Assigned task: Restate the following data in its entirety, word for word and without images.

Data block:

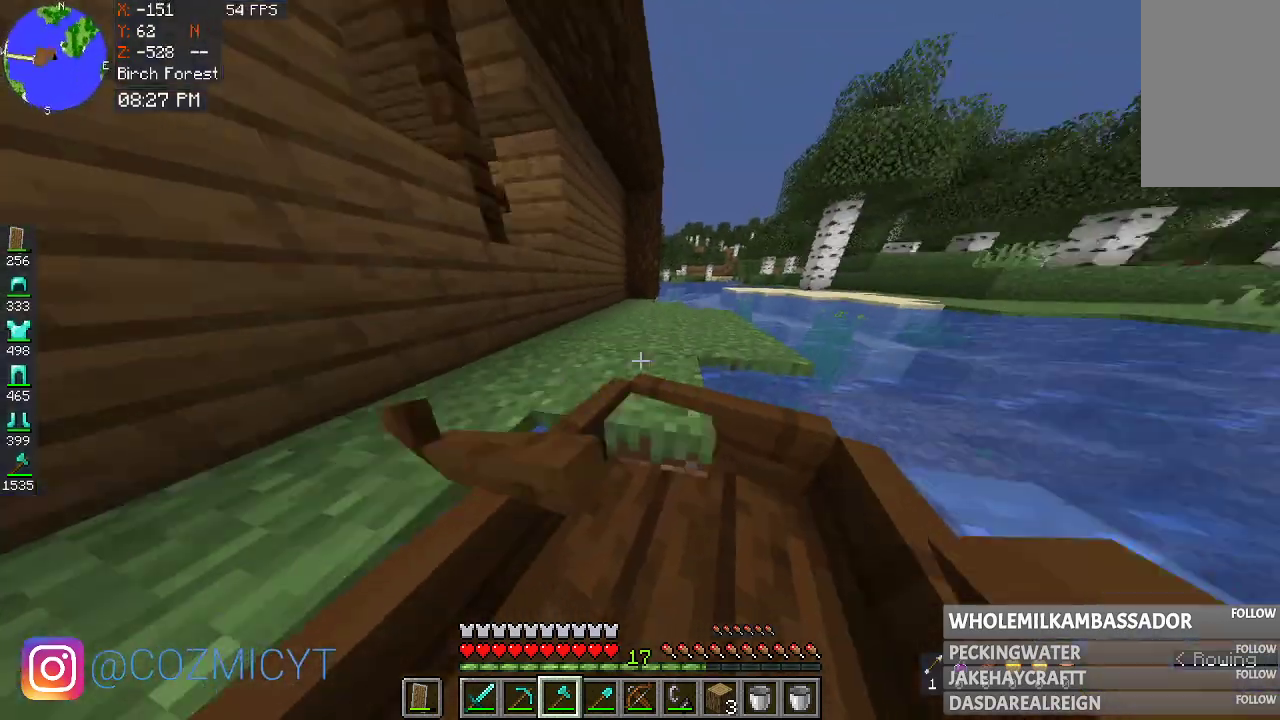
{"keys": ["w"], "mouse": [], "events": [[500, "d", "up"]]}
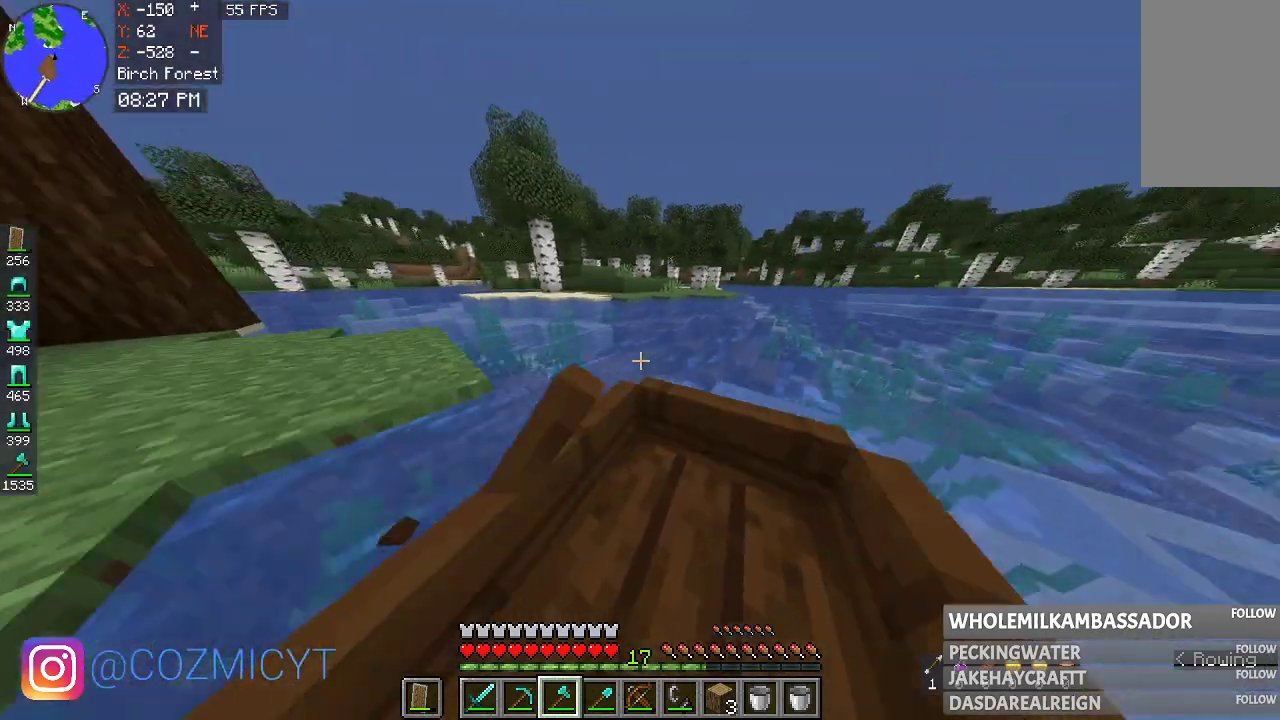
{"keys": ["a", "w"], "mouse": [], "events": [[133, "a", "down"]]}
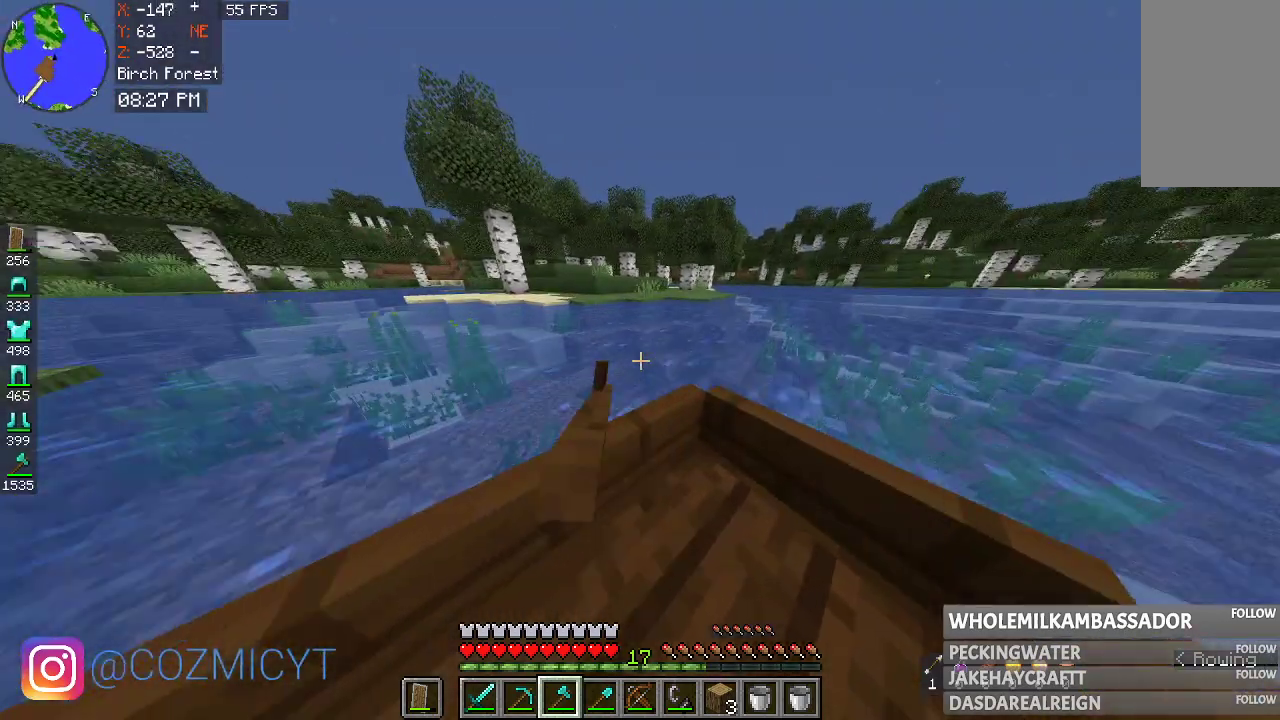
{"keys": ["a"], "mouse": [], "events": [[233, "w", "up"]]}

Answer for this exercise:
{"keys": ["w"], "mouse": [], "events": [[500, "d", "up"]]}
{"keys": ["a", "w"], "mouse": [], "events": [[133, "a", "down"]]}
{"keys": ["a"], "mouse": [], "events": [[233, "w", "up"]]}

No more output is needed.